La RATP a de son côté été condamnée à verser des frais d'avocat de 400 euros à un jeune homme qui s'était plaint d'avoir été agressé par un agent de la RATP lors de son interpellation. La RATP est condamnée pour l'avoir poursuivi par erreur car il est mineur.

Il s'agissait du premier procès intenté par la RATP et sa régie publicitaire Métrobus à des anti-pub.

La plupart des neuf personnes condamnées mercredi avaient reconnu lors de l'audience du 27 avril s'être livrées à des gribouillages d'affiches mais le plus grand nombre avait nié, contestant la validité des procès-verbaux établis lors de quatre opérations anti-pub menées dans le métro à la fin de l'année dernière.

La RATP réclamait solidairement à la soixantaine de militants des dommages-intérêts d'un montant global de 922.000 euros, correspondant à son estimation des dégradations subies.

Les neuf militants ont été finalement condamnés à un total de 12.800 euros de dommages.

A l'énoncé du jugement, dans une ambiance surchauffée, les avocats des militants ont affiché leur satisfaction.

"C'est une décision excellente", a commenté Agnès Peeters, avocate d'une cinquantaine de personnes.

"C'est une bonne décision quand on part d'un million d'euros de dommage-intérêts et qu'on arrive à des sommes de 400 à 2.000. C'est une victoire incontestable", a renchéri son confrère Alexandre Farro qui défendait trois des condamnés. Il ne savait pas immédiatement s'il ferait appel.

Le romancier et ex-"fils de pub", Frédéric Beigbeder, qui était venu soutenir les militants lors du procès mais que le tribunal avait refusé d'entendre, était aussi content de la décision.

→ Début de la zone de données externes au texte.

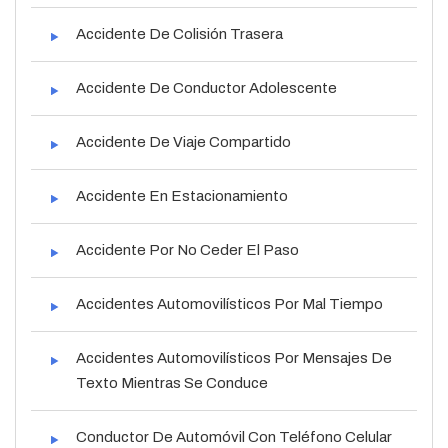
Accidente De Colisión Trasera
Accidente De Conductor Adolescente
Accidente De Viaje Compartido
Accidente En Estacionamiento
Accidente Por No Ceder El Paso
Accidentes Automovilísticos Por Mal Tiempo
Accidentes Automovilísticos Por Mensajes De
Texto Mientras Se Conduce
Conductor De Automóvil Con Teléfono Celular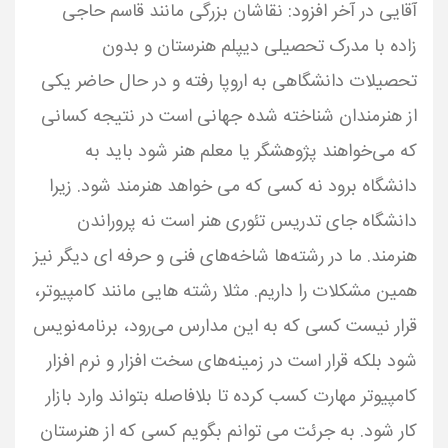
آقایی در آخر افزود: نقاشان بزرگی مانند قاسم حاجی
زاده با مدرک تحصیلی دیپلم هنرستان و بدون
تحصیلات دانشگاهی به اروپا رفته و در حال حاضر یکی
از هنرمندان شناخته شده جهانی است در نتیجه کسانی
که می‌خواهند پژوهشگر یا معلم هنر شود باید به
دانشگاه برود نه کسی که می خواهد هنرمند شود. زیرا
دانشگاه جای تدریس تئوری هنر است نه پروراندن
هنرمند. ما در رشته‌ها شاخه‌های فنی و حرفه ای دیگر نیز
همین مشکلات را داریم. مثلا رشته هایی مانند کامپیوتر،
قرار نیست کسی که به این مدارس می‌رود، برنامه‌نویس
شود بلکه قرار است در زمینه‌های سخت افزار و نرم افزار
کامپیوتر مهارت کسب کرده تا بلافاصله بتواند وارد بازار
کار شود. به جرئت می توانم بگویم کسی که از هنرستان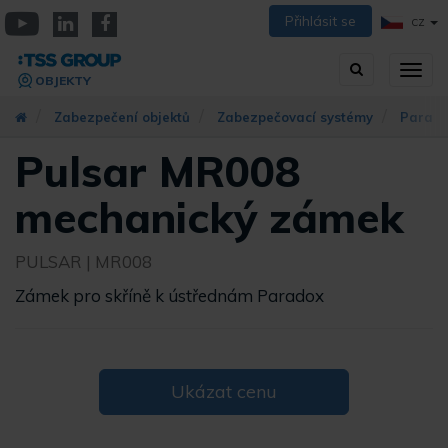
Přejít
Přihlásit se
CZ
k
YouTube
Linkedin
Facebook
hlavnímu
Vyhledávání
Přep
obsahu
OBJEKTY
zobra
navig
Zabezpečení objektů
Zabezpečovací systémy
Parad
Pulsar MR008
mechanický zámek
PULSAR
| MR008
Zámek pro skříně k ústřednám Paradox
Ukázat cenu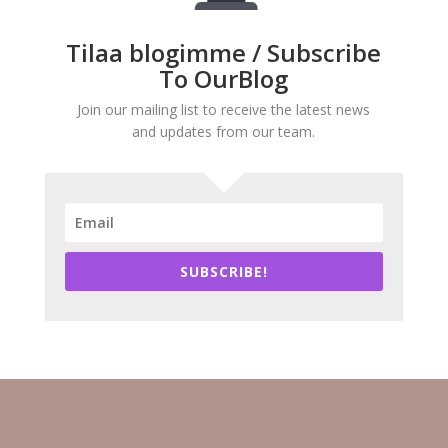
Tilaa blogimme / Subscribe
To OurBlog
Join our mailing list to receive the latest news
and updates from our team.
SUBSCRIBE!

"Le juge n'a pas suivi les demandes astronomiques de la RATP", a-t-il dit à l'AFP.

Malgré le petit nombre des condamnations, l'avocat de la RATP, Jacques-Henri Kohn, s'est lui aussi félicité de la décision de la 1ère chambre civile du tribunal de Paris.

"Pour moi, c'est une victoire, le principe de la condamnation a été retenu pour ceux qui ont commis des dégradations et l'ont reconnu", a-t-il déclaré, ajoutant qu'il n'avait pas encore décidé de faire ou non appel.

Métrobus a également bien accueilli la décision du tribunal "en raison de la reconnaissance par la justice de l'illégalité des actions de barbouillages", a déclaré à l'AFP son PDG Gérard Unger.

En outre, "les montants des dommages-intérêts accordés ne sont pas négligeables", a-t-il ajouté.

Sur les neuf militants condamnés, six le sont à une somme de 2.000 euros. Ils devront tous en outre payer des frais d'avocats de 500 euros chacun.

Les militants sanctionnés n'ont pas semblé découragés par leur condamnation.

"Cela ne va pas me dissuader de mener des actions anti-pub. Je ne regrette rien. De toute façon, je suis Rmiste, je ne peux pas payer", a déclaré à l'AFP Noémie Baroux, condamnée à payer 2.000 euros.

"Il n'y a pas de raison d'arrêter les actions anti-pub. Je vais essayer de trouver les moyens de payer", a confié un autre militant, Alexandre Barret.